Embarras. Les régimes africains, eux, ne cachent pas leur embarras. Souvent financés par Tripoli et redoutant aussi les manoeuvres de déstabilisation de Kadhafi, ils n’ont guère envie de dénoncer trop haut les agissements libyens contre leurs ressortissants. C’est particulièrement le cas du Tchad. Son président Driss Deby redoute en effet qu’en cas de conflit avec Tripoli, les Libyens n’aident massivement la rébellion armée tchadienne dans le massif montagneux du Tibesti, voisin de la Libye. Signe de cet embarras: une rumeur invérifiable fait état de la récente arrivée de nuit à N’Djamena de plusieurs avions de réfugiés, qui ont été immédiatement disséminés dans la capitale pour éviter toute publicité supplémentaire. La première, la presse indépendante tchadienne avait dénoncé la mollesse de la réaction de N’Djamena, tandis que l’opposition armée en exil parlait carrément de «pogroms».
Protestations formelles. Du coup, les protestations officielles ont été des plus formelles. «Il n’est pas pensable qu’une agression préméditée soit ourdie en terre libyenne contre des Africains par les autorités ou la population libyenne dans son ensemble», n’avait pas hésité à déclarer le ministre tchadien des Affaires étrangères. Le ministre nigérian de la Coopération en Afrique était, lui, allé plus loin, affirmant que «la plupart des refoulés étaient des criminels et des prostituées devenus embarrassants» pour les autorités libyennes! On comprend dans ces conditions l’assurance d’Ali Triki, le premier officiel libyen à s’exprimer sur ces événements, qui déclarait mercredi à N’Djamena: «L’Union va avoir lieu comme c’était prévu. Le président Deby a clairement exprimé son soutien à la Libye, personne ne peut diviser les Libyens et les Tchadiens…»
En dépit de cela, le caractère raciste de l’affaire n’a pas échappé aux pays concernés. Et Ali Triki, qui était porteur d’un message du colonel Kadhafi au président tchadien Driss Deby, a fait les frais de cette défiance.

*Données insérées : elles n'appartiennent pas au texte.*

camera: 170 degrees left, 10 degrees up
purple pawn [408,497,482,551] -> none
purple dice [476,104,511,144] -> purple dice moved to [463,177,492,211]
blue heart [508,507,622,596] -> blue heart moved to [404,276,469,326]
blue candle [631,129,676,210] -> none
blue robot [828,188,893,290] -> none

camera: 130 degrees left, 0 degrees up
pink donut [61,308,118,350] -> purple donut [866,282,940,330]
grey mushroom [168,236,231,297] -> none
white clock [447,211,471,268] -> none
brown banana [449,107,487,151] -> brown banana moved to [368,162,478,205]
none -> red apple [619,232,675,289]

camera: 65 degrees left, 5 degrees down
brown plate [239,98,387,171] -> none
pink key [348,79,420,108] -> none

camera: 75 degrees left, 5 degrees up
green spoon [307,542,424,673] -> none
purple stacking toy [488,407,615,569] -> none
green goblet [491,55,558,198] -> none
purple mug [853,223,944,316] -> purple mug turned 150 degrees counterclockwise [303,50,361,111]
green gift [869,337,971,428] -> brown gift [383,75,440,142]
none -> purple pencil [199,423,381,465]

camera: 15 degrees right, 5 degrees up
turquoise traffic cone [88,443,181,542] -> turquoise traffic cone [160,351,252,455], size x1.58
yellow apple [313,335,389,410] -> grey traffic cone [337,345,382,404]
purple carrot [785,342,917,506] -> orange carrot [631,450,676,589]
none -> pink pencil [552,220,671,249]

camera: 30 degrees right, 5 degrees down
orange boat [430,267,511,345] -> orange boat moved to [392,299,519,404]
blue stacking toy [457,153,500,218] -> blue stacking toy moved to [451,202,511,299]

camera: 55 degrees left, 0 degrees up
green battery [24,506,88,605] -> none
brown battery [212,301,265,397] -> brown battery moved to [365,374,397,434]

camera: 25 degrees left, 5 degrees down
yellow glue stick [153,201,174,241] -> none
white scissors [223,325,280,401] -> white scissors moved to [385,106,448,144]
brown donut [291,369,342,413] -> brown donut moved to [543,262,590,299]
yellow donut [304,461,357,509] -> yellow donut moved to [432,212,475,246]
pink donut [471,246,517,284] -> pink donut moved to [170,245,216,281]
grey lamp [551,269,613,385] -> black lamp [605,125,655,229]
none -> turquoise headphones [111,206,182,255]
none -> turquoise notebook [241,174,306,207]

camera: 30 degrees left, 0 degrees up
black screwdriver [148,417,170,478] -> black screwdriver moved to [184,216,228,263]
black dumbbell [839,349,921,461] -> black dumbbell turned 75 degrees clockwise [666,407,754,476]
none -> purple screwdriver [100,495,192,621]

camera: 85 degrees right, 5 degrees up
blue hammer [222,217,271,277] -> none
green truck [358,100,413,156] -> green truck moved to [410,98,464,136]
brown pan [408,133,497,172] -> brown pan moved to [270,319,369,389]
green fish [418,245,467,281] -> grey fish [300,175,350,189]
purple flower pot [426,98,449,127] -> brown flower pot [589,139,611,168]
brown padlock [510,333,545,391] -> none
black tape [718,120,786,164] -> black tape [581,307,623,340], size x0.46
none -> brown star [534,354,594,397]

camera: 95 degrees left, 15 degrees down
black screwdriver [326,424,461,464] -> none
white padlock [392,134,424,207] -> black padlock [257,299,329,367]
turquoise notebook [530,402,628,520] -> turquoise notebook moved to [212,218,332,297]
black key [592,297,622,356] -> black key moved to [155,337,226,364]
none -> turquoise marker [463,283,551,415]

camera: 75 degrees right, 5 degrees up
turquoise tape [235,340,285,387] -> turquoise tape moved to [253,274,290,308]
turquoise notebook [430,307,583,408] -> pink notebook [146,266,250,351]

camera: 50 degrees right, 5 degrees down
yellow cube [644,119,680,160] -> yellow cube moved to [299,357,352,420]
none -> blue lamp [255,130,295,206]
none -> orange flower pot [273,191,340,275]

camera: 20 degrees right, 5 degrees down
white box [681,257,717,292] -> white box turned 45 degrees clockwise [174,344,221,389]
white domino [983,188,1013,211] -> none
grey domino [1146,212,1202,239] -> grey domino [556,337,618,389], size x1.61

Il n’a guère été ménagé au cours de la conférence de presse qu’il a tenue mercredi dans la capitale tchadienne. Ses dénégations étaient, il est vrai, particulièrement peu convaincantes. Expliquant tout par «des disputes entre Nigérians et Libyens pour des raisons de moralité», les Nigérians cherchant à «draguer des filles», ou par un différend «entre des trafiquants de drogue libyens et non libyens, en tout cas pas Tchadiens», l’envoyé de Kadhafi a déploré un «accident malheureux mais pas grave». Non sans tenter, vainement, de minimiser le bilan humain «pas plus de six tués» et politique des violences «le racisme, ça n’existe pas chez nous, nous ne sommes pas des Blancs.»
Pendant ce temps, de N’Djamena à Lagos et Accra en passant par Khartoum et Niamey, les réfugiés expulsés ou rapatriés de Libye attendent dans le dénuement le plus total que leur gouvernement les dédommage. «J’ai quitté le pays depuis plusieurs années, affirment-ils. Je n’ai plus rien et je ne sais même pas où aller.».